* _DIRECTIONS FOR THIS TASK_: From the entries below, list each line with "Authorised".

* _Document layout analysis data_:

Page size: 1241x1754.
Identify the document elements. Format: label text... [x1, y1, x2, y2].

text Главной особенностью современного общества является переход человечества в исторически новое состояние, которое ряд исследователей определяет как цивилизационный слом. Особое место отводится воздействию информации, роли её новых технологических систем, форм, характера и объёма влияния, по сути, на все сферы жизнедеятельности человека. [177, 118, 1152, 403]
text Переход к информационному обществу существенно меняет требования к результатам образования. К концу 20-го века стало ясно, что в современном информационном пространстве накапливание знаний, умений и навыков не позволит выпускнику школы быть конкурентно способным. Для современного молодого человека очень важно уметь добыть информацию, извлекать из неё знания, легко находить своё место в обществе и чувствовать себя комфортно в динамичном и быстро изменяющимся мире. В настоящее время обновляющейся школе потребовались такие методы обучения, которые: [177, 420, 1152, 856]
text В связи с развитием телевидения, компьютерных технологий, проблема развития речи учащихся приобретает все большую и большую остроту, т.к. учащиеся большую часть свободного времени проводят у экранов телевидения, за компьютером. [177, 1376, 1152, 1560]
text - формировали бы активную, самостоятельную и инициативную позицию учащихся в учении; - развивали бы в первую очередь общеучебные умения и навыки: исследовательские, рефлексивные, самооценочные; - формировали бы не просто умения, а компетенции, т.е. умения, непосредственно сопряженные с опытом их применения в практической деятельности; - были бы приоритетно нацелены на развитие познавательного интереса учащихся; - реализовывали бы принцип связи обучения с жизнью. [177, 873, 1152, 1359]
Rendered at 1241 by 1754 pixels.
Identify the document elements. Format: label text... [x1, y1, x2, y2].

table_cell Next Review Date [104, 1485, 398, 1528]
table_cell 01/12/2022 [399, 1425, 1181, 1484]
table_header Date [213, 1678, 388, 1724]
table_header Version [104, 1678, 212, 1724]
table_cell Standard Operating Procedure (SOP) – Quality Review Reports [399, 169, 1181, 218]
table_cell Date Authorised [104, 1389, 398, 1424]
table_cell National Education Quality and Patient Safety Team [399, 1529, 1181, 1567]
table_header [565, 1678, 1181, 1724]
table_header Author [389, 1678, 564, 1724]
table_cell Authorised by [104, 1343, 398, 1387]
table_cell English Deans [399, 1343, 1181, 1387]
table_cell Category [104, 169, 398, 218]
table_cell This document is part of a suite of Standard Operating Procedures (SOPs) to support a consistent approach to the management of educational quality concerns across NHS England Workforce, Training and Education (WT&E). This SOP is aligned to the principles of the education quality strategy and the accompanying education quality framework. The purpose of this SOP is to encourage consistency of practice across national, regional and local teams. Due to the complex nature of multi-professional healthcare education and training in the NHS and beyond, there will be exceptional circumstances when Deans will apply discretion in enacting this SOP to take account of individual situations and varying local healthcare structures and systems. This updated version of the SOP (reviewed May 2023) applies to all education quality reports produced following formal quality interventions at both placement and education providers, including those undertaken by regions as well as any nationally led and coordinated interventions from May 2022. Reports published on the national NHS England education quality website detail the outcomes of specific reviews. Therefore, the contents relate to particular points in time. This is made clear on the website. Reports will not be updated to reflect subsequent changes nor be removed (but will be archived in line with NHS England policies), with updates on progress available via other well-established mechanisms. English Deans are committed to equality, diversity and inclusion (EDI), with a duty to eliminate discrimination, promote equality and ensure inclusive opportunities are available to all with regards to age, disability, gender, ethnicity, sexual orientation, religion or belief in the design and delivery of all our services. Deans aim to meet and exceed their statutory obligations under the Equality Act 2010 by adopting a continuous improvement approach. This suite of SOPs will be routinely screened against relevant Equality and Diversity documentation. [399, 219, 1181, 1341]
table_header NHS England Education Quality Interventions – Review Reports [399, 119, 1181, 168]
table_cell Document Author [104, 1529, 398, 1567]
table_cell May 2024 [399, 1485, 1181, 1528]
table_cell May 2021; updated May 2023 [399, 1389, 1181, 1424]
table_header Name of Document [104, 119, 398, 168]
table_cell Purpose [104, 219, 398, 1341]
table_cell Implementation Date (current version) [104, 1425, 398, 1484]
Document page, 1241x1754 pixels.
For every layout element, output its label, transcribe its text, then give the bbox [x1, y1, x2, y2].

* _RESULT_:
table_cell Date Authorised [104, 1389, 398, 1424]
table_cell Authorised by [104, 1343, 398, 1387]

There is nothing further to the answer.